--- START ---

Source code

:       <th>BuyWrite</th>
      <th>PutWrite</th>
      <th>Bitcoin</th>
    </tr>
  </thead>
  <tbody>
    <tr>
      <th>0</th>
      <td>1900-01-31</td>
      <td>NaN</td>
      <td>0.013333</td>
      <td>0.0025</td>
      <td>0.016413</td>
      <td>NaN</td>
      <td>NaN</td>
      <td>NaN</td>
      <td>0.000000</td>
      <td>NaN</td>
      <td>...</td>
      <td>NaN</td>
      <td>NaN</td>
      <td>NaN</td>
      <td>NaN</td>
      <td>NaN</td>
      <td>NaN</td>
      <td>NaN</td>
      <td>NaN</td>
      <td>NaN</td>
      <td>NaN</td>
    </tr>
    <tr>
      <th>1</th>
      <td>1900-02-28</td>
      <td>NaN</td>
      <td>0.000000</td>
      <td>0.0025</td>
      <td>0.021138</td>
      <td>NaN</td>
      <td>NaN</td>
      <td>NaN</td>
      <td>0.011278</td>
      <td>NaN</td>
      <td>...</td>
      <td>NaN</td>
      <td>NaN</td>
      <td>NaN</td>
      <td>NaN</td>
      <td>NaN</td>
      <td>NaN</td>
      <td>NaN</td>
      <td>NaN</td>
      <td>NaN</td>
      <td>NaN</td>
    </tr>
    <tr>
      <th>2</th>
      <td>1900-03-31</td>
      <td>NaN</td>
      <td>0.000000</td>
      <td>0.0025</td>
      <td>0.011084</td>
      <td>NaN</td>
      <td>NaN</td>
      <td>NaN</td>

--- END ---

**Job:** Arrange each line of the source code in the rows above as a Markdown table with the columns Line No. and Content, numbering the lines in order and omitting blank lines.

**Exercise response:**
| Line No. | Content |
|---|---|
| 1 | Source code |
| 2 | :       <th>BuyWrite</th> |
| 3 |       <th>PutWrite</th> |
| 4 |       <th>Bitcoin</th> |
| 5 |     </tr> |
| 6 |   </thead> |
| 7 |   <tbody> |
| 8 |     <tr> |
| 9 |       <th>0</th> |
| 10 |       <td>1900-01-31</td> |
| 11 |       <td>NaN</td> |
| 12 |       <td>0.013333</td> |
| 13 |       <td>0.0025</td> |
| 14 |       <td>0.016413</td> |
| 15 |       <td>NaN</td> |
| 16 |       <td>NaN</td> |
| 17 |       <td>NaN</td> |
| 18 |       <td>0.000000</td> |
| 19 |       <td>NaN</td> |
| 20 |       <td>...</td> |
| 21 |       <td>NaN</td> |
| 22 |       <td>NaN</td> |
| 23 |       <td>NaN</td> |
| 24 |       <td>NaN</td> |
| 25 |       <td>NaN</td> |
| 26 |       <td>NaN</td> |
| 27 |       <td>NaN</td> |
| 28 |       <td>NaN</td> |
| 29 |       <td>NaN</td> |
| 30 |       <td>NaN</td> |
| 31 |     </tr> |
| 32 |     <tr> |
| 33 |       <th>1</th> |
| 34 |       <td>1900-02-28</td> |
| 35 |       <td>NaN</td> |
| 36 |       <td>0.000000</td> |
| 37 |       <td>0.0025</td> |
| 38 |       <td>0.021138</td> |
| 39 |       <td>NaN</td> |
| 40 |       <td>NaN</td> |
| 41 |       <td>NaN</td> |
| 42 |       <td>0.011278</td> |
| 43 |       <td>NaN</td> |
| 44 |       <td>...</td> |
| 45 |       <td>NaN</td> |
| 46 |       <td>NaN</td> |
| 47 |       <td>NaN</td> |
| 48 |       <td>NaN</td> |
| 49 |       <td>NaN</td> |
| 50 |       <td>NaN</td> |
| 51 |       <td>NaN</td> |
| 52 |       <td>NaN</td> |
| 53 |       <td>NaN</td> |
| 54 |       <td>NaN</td> |
| 55 |     </tr> |
| 56 |     <tr> |
| 57 |       <th>2</th> |
| 58 |       <td>1900-03-31</td> |
| 59 |       <td>NaN</td> |
| 60 |       <td>0.000000</td> |
| 61 |       <td>0.0025</td> |
| 62 |       <td>0.011084</td> |
| 63 |       <td>NaN</td> |
| 64 |       <td>NaN</td> |
| 65 |       <td>NaN</td> |